I am aware that courses under the same title at Peking may represent entirely different content at Harvard due to different philosophical traditions and curriculums; thus I would outline my academic plans without considering credits at Peking at this moment.
For General Education, Distribution requirements, and Quantitative Reasoning with Data, due to an abundance of courses and essay’s word limit, I would like to reserve for further consideration upon entrance. The overarching idea is to take courses related to art, philosophy, moral, mind, Classics, and literature. I would like to study Greek for my language requirements. I am also aware that the study of expository writing is required though not a prerequisite for the philosophy concentration.

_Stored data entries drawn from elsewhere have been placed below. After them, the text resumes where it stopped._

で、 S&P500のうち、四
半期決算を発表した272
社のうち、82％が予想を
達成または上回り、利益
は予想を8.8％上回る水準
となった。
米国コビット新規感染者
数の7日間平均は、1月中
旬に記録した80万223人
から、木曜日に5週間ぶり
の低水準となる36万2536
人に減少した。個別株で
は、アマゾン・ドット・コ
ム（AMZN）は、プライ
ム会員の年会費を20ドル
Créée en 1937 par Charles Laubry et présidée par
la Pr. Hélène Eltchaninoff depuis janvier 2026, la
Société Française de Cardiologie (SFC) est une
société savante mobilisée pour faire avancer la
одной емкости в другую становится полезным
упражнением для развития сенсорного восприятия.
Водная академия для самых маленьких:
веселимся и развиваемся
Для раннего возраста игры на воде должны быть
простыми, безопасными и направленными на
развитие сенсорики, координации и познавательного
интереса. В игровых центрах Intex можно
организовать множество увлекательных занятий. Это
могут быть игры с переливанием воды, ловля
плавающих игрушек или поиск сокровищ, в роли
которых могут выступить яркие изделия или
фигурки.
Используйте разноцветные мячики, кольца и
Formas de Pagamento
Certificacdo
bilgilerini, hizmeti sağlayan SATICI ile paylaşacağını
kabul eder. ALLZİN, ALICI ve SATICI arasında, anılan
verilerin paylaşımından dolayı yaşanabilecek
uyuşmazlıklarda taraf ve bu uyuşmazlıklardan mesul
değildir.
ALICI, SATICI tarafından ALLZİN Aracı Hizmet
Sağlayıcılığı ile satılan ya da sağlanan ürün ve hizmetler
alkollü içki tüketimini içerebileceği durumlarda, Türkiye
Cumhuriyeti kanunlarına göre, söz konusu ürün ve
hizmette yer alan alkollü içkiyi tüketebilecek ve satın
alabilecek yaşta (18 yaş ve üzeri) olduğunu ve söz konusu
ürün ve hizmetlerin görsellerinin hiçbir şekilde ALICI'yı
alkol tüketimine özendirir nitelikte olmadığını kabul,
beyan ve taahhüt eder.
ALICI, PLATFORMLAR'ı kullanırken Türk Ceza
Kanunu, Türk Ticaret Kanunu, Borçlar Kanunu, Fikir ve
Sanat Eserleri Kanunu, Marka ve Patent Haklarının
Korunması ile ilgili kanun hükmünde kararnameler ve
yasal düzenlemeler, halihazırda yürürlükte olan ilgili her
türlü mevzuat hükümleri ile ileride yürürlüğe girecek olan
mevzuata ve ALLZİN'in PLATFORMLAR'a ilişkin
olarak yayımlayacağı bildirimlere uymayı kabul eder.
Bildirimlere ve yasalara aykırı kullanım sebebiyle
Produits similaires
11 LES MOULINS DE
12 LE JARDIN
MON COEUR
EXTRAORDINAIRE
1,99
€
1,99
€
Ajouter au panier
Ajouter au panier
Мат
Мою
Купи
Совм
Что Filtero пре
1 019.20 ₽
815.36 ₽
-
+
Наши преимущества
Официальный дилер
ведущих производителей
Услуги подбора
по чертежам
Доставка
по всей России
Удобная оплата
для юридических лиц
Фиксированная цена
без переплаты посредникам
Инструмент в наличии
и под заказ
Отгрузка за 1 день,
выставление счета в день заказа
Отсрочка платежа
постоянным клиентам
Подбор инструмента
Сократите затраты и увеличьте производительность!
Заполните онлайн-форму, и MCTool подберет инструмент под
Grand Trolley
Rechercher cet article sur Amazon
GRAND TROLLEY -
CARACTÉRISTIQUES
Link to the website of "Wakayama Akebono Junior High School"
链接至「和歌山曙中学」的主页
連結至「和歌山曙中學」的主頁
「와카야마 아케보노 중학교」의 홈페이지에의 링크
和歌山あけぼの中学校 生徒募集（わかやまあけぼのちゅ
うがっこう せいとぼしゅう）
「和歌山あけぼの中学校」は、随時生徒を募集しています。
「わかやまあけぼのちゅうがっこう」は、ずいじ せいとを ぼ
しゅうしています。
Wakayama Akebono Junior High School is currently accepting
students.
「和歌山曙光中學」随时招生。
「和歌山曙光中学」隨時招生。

In order to reflect my interest in philosophy related to artificial intelligence, I would like to follow the “Mind, Brain, and Behavior” track within the philosophy concentration. However, I am not sure if free will, which is the core of artificial intelligence studies, is related to biological fields or not, though I do admit physical components lay the foundations of will. Thus if I discovered they are not related (I must consult an advisor or professor with relevant knowledge in this area), I would then follow a normal philosophy concentration or joint it with Classics. Anyhow, I will specialize in the philosophy concentration and devote much of my remaining credits to Classics.
Specifically, given attention to the concentration requirements, I am interested in these courses: Gen Ed 1064, Neuroscience 140, Phil 147, Phil 156, Psy 146, Psy 1750, Phil 14, Phil 8, Phil 144, Greek 110, Phil 107, Phil 240G, Phil 258, Phil 239, Phil 6, Phil 108, Phil 129, Phil 168, Phil 273O, CLS-STDY 97A, Human 10A, Greek 134. Overall, my academic plans follow these ideas: study metaphysics, free will, and mind-related philosophy before entering ethics. In Classics, I want to focus more on Greek works regarding philosophy and literature (I am especially interested in tragedies). I am also interested in the Harvard-Cambridge Summer Program.
I am willing to enter undergraduate research regarding free will and artificial intelligence. I am not yet interested in the ethical aspects, but rather sciences as a foundation of will or not and its implications. An example may bring a sense of this interest: A beam of light of a certain wavelength enters my eyeball, producing a sensation in my mind (the science part). This sensation is being perceived by me as the feeling of “yellow.” Thus it might be possible that though we both name the feeling produced by that light of a particular wavelength as “yellow,” my feeling is in fact the feeling of your “blue”, while my feeling of “blue” is that of your “yellow.”
Also, I am exploring an independent study on free will, which is a concept discussed dispersedly in many philosophy fields. If applicable, I want to integrate the sections on free will in those fields and study them as a whole.